The popularity of SS depends on the ages of the people you ask. My kids consider it to be a simple Ponzi scheme that will continue to take a lot of money from them for years and blow up long before they retire. If they could kill it today they would do so.
I agree that SOMETHING will survive. After all, we will have all these retirees who paid in for decades. It would be politically impossible to leave them with nothing. That does not mean that relatively higher income people, like physicians, will benefit. The problem with raising the wage base and tax rate is that it does not solve the huge amount of money that has to go to pay benefits. It would increase the revenue somewhat, but it would be another stop gap measure with huge political opposition from younger people. And from older people who care about their children’s futures.
Means testing the benefits, reducing them sharply for those with higher net worth, would address this problem. For that reason, I think it will be part of any solution .
That means planning for a retirement with little or nothing from SS. Which is what I do.
If I get more than nothing, that will be great. But it will be a pleasant surprise.
Your children will appreciate your plan to not need it as it will likely mean their inheritance is larger.
Here’s how my father and grandfather viewed social security (both on opposing political camps, too!), which has always stuck with me… From a personal finance standpoint, pay little mind to it during accumulation years of one’s career. Tune out the noise and alarmism, which has been obviously going around for years and years. Instead, contribute to tax-advantaged accounts, budget, and live below one’s means. Factor in social security for your plans near the latter years to have a firmer idea of what retired life will look like. During retirement, both were financially secure and donated the monthly check to charitable organizations.
Now obviously, this advice isn’t too helpful for the doc who is still paying off loans many years after his or her residency (and will most likely depend on the program in retirement). But maybe others could benefit. Good blog post promoting some nuance and a fresh perspective!

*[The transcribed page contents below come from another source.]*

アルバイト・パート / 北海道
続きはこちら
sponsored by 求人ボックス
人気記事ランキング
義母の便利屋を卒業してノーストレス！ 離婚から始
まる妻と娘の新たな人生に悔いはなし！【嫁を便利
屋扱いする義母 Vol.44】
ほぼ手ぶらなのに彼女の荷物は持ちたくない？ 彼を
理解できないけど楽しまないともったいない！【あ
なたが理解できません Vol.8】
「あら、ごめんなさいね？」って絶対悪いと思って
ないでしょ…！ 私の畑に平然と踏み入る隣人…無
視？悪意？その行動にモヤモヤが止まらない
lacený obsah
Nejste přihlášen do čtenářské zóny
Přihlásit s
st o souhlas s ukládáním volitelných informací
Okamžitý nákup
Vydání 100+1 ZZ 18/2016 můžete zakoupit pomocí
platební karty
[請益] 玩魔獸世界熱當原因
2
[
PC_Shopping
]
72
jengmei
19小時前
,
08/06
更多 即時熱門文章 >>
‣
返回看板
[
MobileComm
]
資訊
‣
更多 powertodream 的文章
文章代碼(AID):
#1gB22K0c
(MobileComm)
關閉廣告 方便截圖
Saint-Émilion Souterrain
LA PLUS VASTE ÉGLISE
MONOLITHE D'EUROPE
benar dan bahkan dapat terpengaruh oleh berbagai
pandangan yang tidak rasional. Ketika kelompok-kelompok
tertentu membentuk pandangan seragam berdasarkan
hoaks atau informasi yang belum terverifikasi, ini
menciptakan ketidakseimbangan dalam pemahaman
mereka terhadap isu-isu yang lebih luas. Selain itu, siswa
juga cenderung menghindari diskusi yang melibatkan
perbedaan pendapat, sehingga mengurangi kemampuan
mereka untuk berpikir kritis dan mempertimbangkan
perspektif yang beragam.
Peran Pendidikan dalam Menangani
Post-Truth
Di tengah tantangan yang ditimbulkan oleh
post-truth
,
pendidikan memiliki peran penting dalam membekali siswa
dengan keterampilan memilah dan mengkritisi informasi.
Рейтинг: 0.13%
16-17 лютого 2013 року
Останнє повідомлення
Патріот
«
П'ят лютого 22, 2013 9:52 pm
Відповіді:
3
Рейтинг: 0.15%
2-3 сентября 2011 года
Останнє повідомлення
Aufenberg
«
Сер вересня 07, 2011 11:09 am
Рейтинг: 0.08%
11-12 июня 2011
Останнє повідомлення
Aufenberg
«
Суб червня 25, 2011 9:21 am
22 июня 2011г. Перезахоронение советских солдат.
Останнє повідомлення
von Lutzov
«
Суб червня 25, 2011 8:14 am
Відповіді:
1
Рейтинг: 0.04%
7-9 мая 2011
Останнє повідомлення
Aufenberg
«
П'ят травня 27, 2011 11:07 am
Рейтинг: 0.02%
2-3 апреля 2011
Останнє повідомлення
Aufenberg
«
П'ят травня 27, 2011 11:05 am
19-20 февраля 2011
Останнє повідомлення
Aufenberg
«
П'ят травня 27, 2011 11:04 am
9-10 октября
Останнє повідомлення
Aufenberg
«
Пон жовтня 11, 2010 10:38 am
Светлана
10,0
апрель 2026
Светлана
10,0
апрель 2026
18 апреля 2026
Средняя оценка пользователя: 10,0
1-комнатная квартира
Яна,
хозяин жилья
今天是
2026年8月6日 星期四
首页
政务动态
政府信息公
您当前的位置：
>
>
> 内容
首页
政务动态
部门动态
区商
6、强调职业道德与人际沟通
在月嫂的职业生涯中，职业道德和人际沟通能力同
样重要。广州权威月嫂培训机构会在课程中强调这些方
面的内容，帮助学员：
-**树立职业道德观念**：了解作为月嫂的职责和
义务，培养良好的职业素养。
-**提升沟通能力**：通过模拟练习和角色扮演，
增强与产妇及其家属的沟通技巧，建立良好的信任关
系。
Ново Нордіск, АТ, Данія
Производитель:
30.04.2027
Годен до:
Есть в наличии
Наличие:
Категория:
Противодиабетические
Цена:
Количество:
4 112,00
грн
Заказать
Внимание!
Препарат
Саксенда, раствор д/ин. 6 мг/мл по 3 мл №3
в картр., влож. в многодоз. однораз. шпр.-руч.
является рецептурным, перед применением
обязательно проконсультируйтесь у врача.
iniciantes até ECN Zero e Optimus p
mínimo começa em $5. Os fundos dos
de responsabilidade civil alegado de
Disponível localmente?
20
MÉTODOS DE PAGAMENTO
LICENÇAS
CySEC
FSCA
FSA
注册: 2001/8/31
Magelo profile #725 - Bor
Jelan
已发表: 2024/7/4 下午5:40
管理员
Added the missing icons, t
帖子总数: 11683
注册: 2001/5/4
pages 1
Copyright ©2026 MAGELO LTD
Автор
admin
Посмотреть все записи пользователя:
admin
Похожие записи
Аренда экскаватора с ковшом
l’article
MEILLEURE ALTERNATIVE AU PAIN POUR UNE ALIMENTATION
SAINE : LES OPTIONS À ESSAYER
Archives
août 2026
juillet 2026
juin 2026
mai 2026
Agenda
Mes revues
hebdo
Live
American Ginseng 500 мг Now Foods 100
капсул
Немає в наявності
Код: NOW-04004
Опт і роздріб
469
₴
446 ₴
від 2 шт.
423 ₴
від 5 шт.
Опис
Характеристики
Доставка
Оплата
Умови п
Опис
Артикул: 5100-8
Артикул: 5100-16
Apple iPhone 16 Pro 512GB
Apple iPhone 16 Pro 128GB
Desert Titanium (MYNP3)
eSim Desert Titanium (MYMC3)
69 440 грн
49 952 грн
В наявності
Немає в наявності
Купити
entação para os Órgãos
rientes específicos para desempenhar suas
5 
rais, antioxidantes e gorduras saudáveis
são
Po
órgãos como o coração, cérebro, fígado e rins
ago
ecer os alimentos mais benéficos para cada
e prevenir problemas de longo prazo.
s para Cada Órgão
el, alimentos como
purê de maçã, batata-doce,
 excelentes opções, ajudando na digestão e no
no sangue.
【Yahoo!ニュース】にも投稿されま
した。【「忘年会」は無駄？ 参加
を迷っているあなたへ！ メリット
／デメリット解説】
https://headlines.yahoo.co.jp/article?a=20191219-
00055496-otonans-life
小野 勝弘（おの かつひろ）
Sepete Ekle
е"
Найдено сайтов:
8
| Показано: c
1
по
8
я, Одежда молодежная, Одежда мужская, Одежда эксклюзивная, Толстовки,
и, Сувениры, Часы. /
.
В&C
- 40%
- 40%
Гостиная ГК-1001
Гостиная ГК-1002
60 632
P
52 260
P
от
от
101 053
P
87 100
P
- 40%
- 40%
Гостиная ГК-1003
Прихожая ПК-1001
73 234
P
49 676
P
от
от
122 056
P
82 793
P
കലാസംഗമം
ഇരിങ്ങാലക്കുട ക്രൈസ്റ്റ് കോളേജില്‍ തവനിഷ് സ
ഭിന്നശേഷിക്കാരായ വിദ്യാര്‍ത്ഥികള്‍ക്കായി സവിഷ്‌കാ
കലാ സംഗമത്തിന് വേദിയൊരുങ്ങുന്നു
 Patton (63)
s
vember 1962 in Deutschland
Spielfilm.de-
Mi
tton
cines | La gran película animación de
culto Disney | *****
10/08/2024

The Social Security administration estimates my wife and I will receive $66K when we start drawing Social Security in five years. We won’t need it but will gladly take it. That will cover half our annual budget and leave more to hand down to our kids.
Social Security is not a tax. It was touted as a forced retirement plan. It’s the only way that it got through the legislature.
That’s why people with high incomes don’t pay a higher rate. And why there is a cut off on earnings from work.
What ever. Government makes promises all the time that they don’t keep. So raise the rates and eliminate the cut off.
1) Consider the effect of raising the minimum wage. This article estimates that 25.2 million people are paid $11/hr or less. As the minimum wage increases, contributions to Social Security increase. https://tcf.org/content/commentary/making-economic-case-15-minimum-wage/
2) Yes, it’s a matter of concern that we have fewer current earners per retiree. However, look at the total picture. In the “good old days,” the sole breadwinner supporting 1/16 of a retiree was also supporting a spouse and a few children. Now it’s more typical to have two breadwinners and two children.
1. Another interesting solution which at first glance should work. Unless it results in fewer jobs, in which case it actually decreases total SS contributions. Better to have three jobs paying $10 an hour than one job paying $20 an hour when it comes to total contributions.